**Text segment**
'''

In Association with Financial Cryptography 

- https://fc21.ifca.ai/

—————————————————————————————————————— 

CALL FOR PAPERS 


Smart contracts, an highly transformational technology, are 
self-enforcing agreements in the form of executable programs 
that are deployed to and run on top of blockchains. 


Several proposals have developed the idea of algorithmic validation 
of decentralised trust, along Szabo's intuition. The first significant 
example was the Ethereum blockchain. A myriad of possible further 
directions have been proposed, many of them are in active development. 


These technologies introduce a novel programming framework and 
execution environment, which are not satisfactorily understood at the 
moment. Multidisciplinary and multifactorial aspects affect correctness, 
safety, privacy, authentication, efficiency, sustainability, resilience and 
trust in smart contracts. 


Existing frameworks, which are competing for their market share, 
adopt different solutions to issues like the above ones. Merits of 
proposed solutions are still to be fully evaluated and compared by 
means of systematic scientific investigation, and further research is 
needed towards laying the foundations of Trusted Smart Contracts. 


A non-exhaustive list of topics of interest, open problems and future 
directions includes: 


- validation and definition of the programming abstractions and execution model, 

- verification of the properties expected to be enforced by smart contracts, 

- incentives, governance, participatory models, and implications on smart contracts, 

- resilience of the consensus/validation/mining/execution model, 

- fairness and decentralisation of contracts and their management, 

- rewards, economics and sustainability/stability of the framework, 

- on- and off-chain interaction  modalities, protocols and context, 

- (smart-contract supported) multi-chain interoperability

- (smart-contract supported) decentralised exchanges 

- sharding, concurrency, and parallelism in smart contracts, 

- effects of consensus mechanisms and proof-of mechanisms on smart contracts, 

- game-theoretic approaches for security and validation, 

- digital and ring signatures 

- multiparty computation and homomorphic encryption for the privacy of smart contract execution 

- privacy and privacy-preserving contracts, 

- authentication and anonymity management, 

- oblivious transfer, 

- data provenance, 

- access rights, 

- foundations of software engineering for smart contracts, 

- blockchain data analysis, 

- comparison of the permissioned and non-permissioned scenarios, 

- use cases and killer applications of smart contracts, 

- regulation and law enforcement, 

- future outlook on smart contract technologies, 

WTSC focuses on smart contracts as an application layer on top of blockchains, 
however aspects of the underlying supporting blockchains clearly become 
relevant in so much as they affect properties of the smart contracts, and are 
of great interest for WTSC.

'''

**Entries shown**
'''

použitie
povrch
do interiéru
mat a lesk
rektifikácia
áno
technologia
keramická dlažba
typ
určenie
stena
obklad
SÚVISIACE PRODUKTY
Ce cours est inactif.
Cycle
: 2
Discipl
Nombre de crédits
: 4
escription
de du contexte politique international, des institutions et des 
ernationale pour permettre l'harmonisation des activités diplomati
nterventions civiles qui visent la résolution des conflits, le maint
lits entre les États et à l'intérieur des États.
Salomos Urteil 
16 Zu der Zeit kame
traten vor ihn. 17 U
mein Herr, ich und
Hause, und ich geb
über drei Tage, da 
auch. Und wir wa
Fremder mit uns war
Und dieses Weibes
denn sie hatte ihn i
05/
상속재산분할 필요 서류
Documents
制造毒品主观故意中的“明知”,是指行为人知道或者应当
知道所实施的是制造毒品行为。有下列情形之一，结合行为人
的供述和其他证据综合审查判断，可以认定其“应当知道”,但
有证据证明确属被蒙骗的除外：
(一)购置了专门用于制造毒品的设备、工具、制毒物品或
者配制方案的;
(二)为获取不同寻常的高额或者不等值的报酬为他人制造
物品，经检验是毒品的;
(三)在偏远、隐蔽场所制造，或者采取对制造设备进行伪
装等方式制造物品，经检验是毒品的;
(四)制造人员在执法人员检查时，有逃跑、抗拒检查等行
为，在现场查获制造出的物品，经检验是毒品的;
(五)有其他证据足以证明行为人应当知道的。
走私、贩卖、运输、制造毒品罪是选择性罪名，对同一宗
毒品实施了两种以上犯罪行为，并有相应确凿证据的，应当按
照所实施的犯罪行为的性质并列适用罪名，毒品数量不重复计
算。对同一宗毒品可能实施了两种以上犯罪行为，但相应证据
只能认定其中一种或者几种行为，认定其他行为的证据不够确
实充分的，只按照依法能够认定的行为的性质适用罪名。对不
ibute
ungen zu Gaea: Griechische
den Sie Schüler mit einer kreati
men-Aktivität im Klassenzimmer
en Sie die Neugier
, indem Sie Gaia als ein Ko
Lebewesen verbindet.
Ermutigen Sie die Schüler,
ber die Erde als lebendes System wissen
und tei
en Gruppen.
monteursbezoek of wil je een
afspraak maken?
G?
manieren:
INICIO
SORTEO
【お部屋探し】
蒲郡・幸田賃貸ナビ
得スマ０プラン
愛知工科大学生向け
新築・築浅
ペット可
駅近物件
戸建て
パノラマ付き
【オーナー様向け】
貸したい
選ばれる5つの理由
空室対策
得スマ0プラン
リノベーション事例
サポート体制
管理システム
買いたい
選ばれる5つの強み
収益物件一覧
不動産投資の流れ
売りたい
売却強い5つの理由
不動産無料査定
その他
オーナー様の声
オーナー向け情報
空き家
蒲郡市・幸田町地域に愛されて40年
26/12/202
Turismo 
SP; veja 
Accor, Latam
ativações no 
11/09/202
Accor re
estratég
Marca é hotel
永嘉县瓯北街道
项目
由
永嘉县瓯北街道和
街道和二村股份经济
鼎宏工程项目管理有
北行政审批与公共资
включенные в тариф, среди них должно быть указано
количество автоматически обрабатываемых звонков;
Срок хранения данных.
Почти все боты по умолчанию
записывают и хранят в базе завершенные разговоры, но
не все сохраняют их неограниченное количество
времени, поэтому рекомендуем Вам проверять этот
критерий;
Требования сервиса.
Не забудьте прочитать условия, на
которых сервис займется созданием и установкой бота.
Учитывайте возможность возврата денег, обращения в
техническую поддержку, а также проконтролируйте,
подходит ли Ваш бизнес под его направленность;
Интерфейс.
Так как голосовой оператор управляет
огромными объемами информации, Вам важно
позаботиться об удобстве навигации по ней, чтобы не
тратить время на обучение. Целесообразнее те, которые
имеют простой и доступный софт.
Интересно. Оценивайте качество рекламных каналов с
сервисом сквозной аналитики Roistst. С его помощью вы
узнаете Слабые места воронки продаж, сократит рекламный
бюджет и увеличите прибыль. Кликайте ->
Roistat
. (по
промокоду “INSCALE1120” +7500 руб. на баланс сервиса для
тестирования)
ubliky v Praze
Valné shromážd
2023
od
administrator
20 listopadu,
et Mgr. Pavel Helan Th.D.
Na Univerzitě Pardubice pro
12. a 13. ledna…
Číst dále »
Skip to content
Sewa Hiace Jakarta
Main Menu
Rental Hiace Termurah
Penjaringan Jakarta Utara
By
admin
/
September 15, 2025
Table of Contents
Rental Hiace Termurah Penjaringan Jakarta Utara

'''
'''

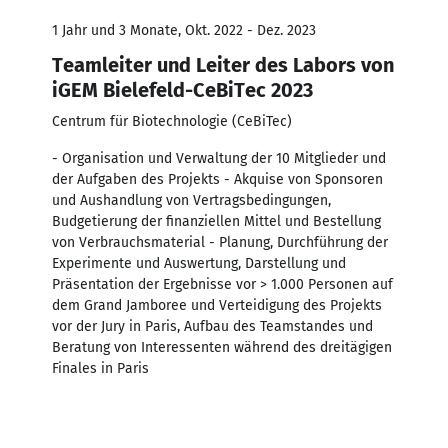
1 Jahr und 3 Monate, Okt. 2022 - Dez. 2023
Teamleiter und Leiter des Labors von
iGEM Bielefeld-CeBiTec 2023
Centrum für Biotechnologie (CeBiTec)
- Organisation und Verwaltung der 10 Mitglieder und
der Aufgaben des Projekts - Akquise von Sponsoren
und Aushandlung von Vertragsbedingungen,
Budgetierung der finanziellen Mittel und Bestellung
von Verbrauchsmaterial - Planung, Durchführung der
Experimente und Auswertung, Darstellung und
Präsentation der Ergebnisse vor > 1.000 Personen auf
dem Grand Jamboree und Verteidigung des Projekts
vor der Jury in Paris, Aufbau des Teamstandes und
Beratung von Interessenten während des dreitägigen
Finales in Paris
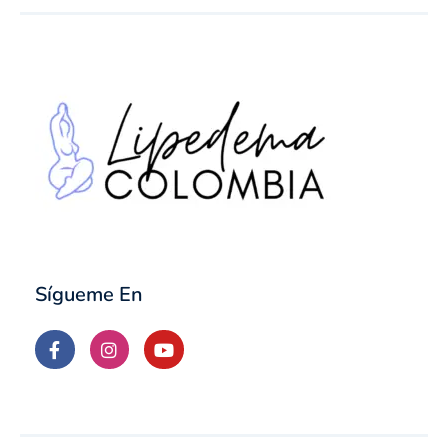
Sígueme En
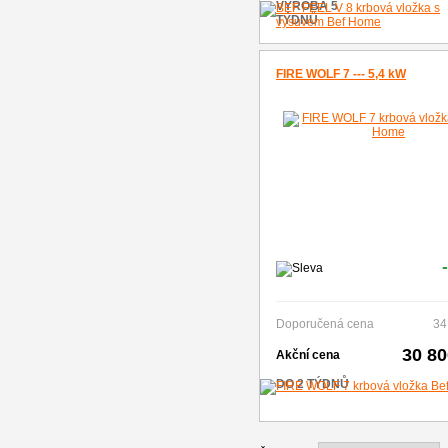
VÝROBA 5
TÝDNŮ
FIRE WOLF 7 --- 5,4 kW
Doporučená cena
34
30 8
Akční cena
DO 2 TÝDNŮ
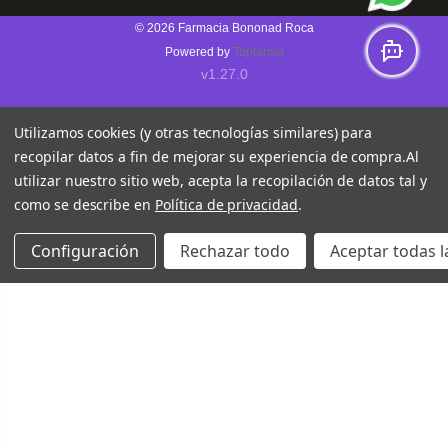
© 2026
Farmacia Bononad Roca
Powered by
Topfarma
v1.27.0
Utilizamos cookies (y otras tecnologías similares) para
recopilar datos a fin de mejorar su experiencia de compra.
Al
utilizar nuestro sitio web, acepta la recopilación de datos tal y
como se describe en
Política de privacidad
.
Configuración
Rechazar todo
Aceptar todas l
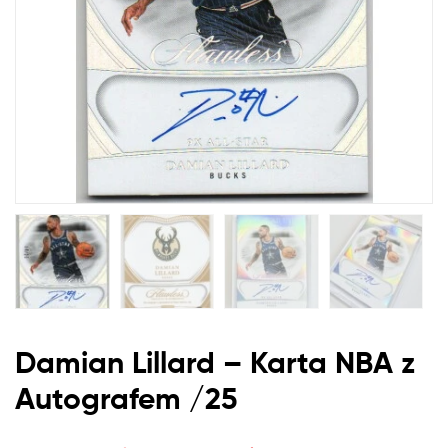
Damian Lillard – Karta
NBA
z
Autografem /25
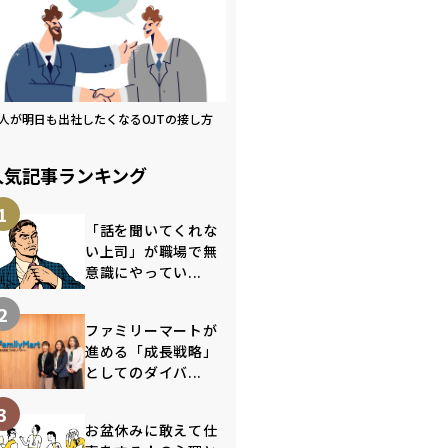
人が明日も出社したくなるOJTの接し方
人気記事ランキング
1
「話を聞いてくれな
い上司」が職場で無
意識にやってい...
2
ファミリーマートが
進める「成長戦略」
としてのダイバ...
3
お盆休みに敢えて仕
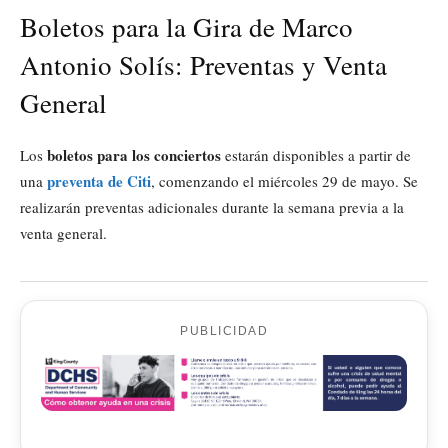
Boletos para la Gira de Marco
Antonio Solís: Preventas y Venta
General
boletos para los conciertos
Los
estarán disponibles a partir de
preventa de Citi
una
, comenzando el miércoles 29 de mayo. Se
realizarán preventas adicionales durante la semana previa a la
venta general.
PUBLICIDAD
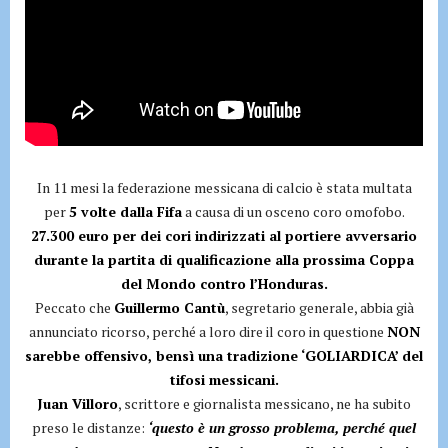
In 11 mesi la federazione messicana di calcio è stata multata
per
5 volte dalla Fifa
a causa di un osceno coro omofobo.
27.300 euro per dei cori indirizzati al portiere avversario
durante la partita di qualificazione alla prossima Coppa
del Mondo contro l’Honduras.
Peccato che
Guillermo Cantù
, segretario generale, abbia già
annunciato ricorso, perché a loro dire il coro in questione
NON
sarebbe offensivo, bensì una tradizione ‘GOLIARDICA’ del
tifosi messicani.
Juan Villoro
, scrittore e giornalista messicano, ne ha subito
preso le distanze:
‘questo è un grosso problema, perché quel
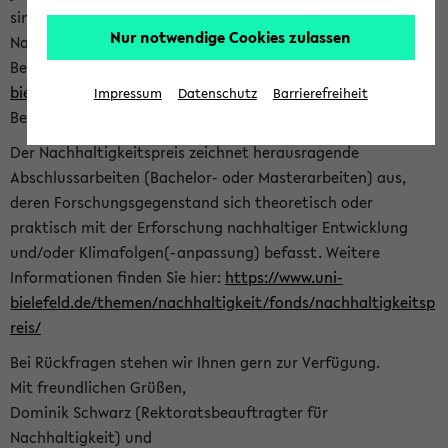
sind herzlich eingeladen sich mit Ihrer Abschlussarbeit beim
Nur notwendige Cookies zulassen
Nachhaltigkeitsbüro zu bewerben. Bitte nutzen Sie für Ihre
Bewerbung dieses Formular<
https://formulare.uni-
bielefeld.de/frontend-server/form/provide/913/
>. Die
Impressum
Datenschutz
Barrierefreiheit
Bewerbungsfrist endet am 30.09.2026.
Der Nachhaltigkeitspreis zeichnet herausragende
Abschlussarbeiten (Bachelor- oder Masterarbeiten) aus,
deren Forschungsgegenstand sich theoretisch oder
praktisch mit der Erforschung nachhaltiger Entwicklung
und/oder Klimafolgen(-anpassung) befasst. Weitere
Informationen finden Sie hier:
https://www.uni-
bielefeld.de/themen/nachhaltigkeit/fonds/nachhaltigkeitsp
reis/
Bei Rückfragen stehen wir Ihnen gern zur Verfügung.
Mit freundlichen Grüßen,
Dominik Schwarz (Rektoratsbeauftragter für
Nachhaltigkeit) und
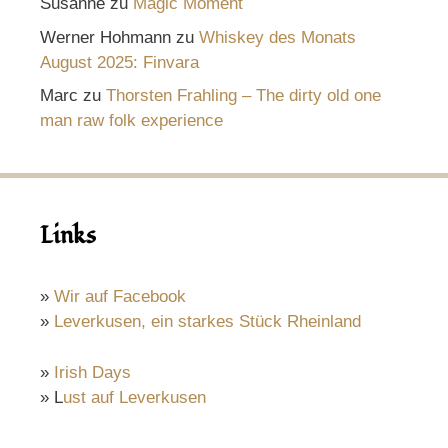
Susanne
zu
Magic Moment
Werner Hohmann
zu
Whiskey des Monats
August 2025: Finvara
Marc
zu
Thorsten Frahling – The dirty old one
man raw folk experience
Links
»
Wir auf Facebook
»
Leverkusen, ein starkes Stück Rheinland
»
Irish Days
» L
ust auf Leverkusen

'''

**Activity**
In the call for papers, how would you render the sentence "The first significant example was the Ethereum blockchain." in Spanish?

**Reply to the task**
El primer ejemplo significativo fue la cadena de bloques Ethereum.